### WHAT YOU ARE ASKED TO DO:
Every entry below should be written out exactly, and no image should appear.

### EXTRACTED ENTRIES:
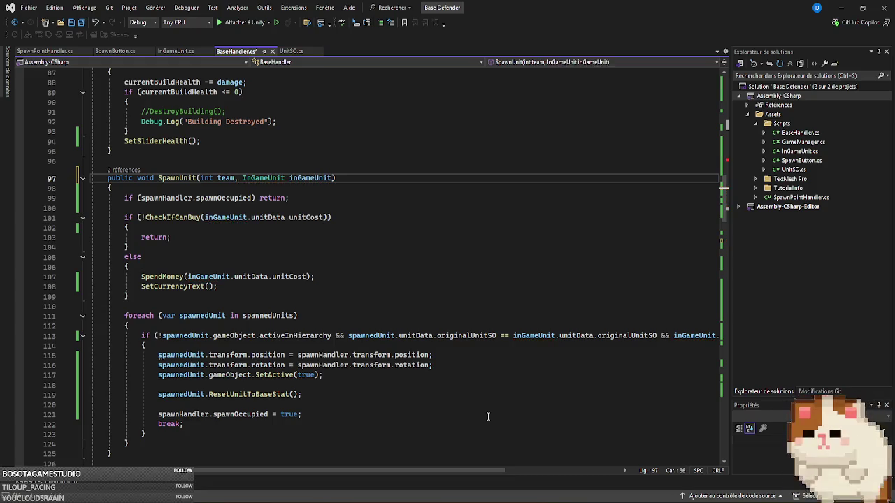
pyautogui.moveTo(469, 471)
pyautogui.mouseDown()
pyautogui.moveTo(649, 459)
pyautogui.moveTo(497, 451)
pyautogui.mouseUp()
pyautogui.press('Left')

### OUTPUT FOR THIS TASK:
pyautogui.moveTo(469, 471)
pyautogui.mouseDown()
pyautogui.moveTo(649, 459)
pyautogui.moveTo(497, 451)
pyautogui.mouseUp()
pyautogui.press('Left')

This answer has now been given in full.